▶ **DIRECTIVE**:
Copy out every record below word for word, leaving out the pictures.

### GIVEN DATA

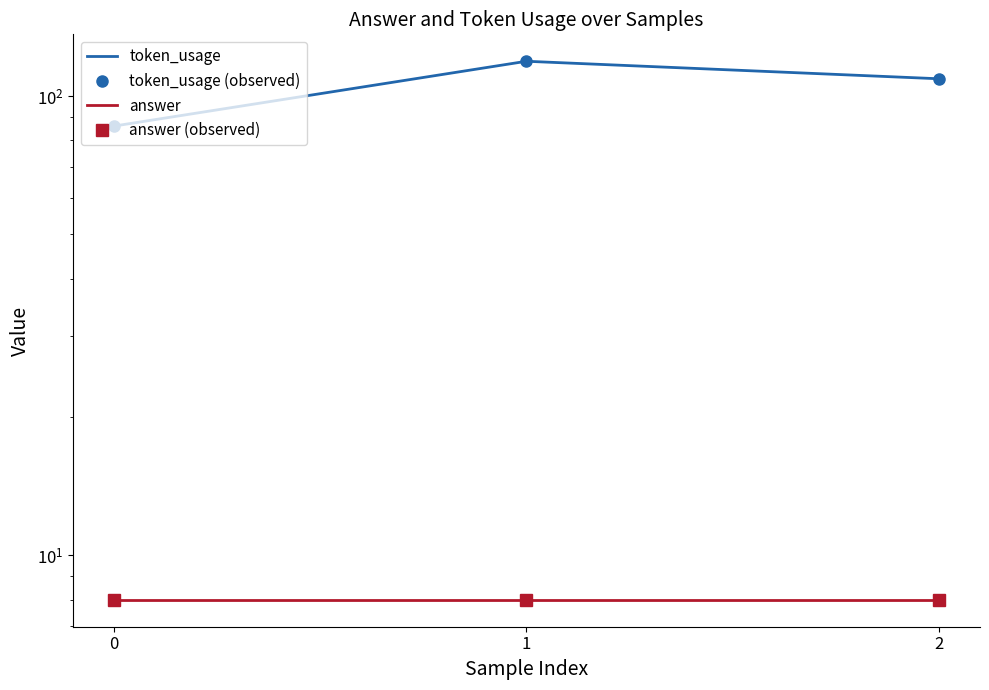

How many lines are shown in the chart?

4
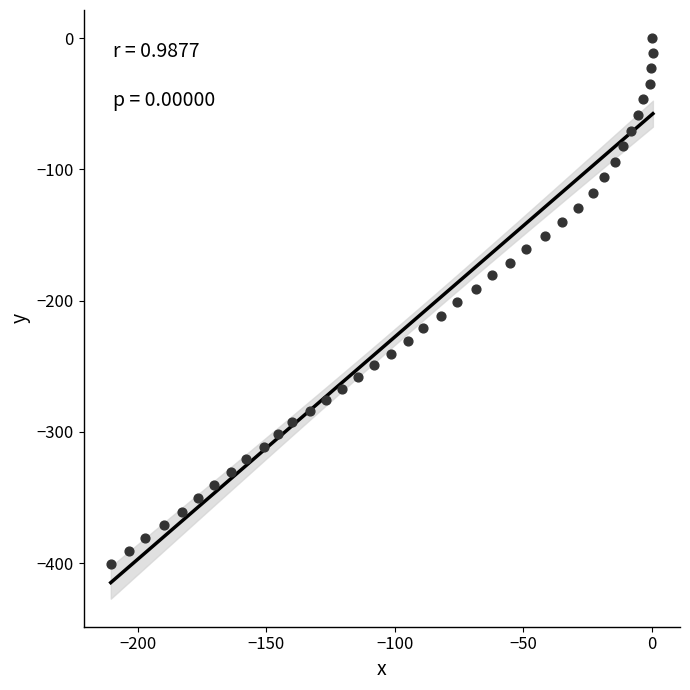

What is the range of Y values (max minus min)?

400.8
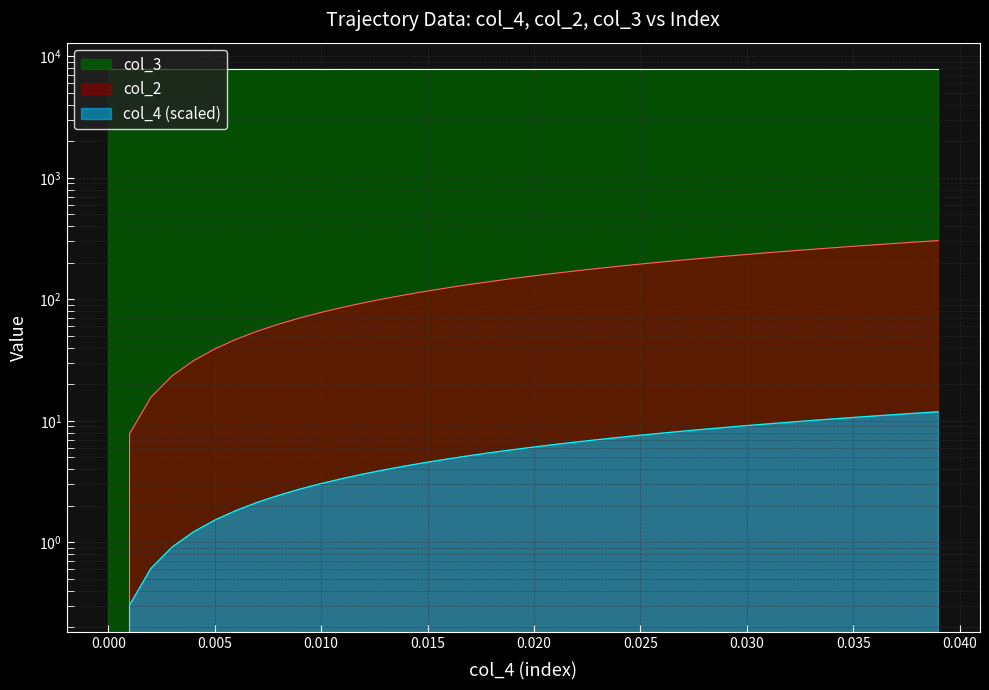

What is the sum of all col_4 values?

6096.0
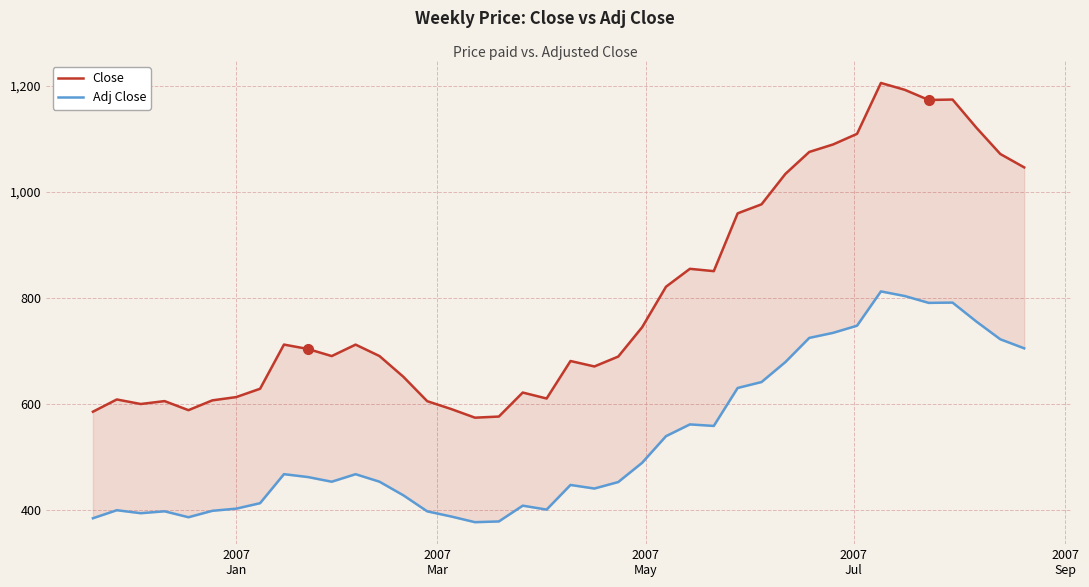

Reading right to left, list all the values displayed in this chart.

Close: 1046.0	1071.3	1120.8	1173.9	1173.1	1192.3	1205.2	1109.3	1089.3	1075.2	1033.8	976.4	959.4	850.4	854.8	821.0	744.7	689.4	670.7	681.0	610.3	621.5	576.2	574.1	590.5	605.2	651.3	690.3	711.9	690.3	703.7	712.0	628.7	613.0	606.8	588.3	605.4	599.9	608.5	585.4
Adj Close: 704.9	721.9	755.3	791.1	790.6	803.5	812.2	747.5	734.1	724.5	679.0	641.3	630.1	558.6	561.4	539.3	489.1	452.8	440.5	447.3	400.8	408.2	378.5	377.1	387.8	397.5	427.8	453.4	467.6	453.4	462.2	467.6	412.9	402.6	398.5	386.4	397.6	394.0	399.7	384.5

######

▶ **ANSWER SECTION**:
How many lines are shown in the chart?

4

What is the range of Y values (max minus min)?

400.8

What is the sum of all col_4 values?

6096.0

Reading right to left, list all the values displayed in this chart.

Close: 1046.0	1071.3	1120.8	1173.9	1173.1	1192.3	1205.2	1109.3	1089.3	1075.2	1033.8	976.4	959.4	850.4	854.8	821.0	744.7	689.4	670.7	681.0	610.3	621.5	576.2	574.1	590.5	605.2	651.3	690.3	711.9	690.3	703.7	712.0	628.7	613.0	606.8	588.3	605.4	599.9	608.5	585.4
Adj Close: 704.9	721.9	755.3	791.1	790.6	803.5	812.2	747.5	734.1	724.5	679.0	641.3	630.1	558.6	561.4	539.3	489.1	452.8	440.5	447.3	400.8	408.2	378.5	377.1	387.8	397.5	427.8	453.4	467.6	453.4	462.2	467.6	412.9	402.6	398.5	386.4	397.6	394.0	399.7	384.5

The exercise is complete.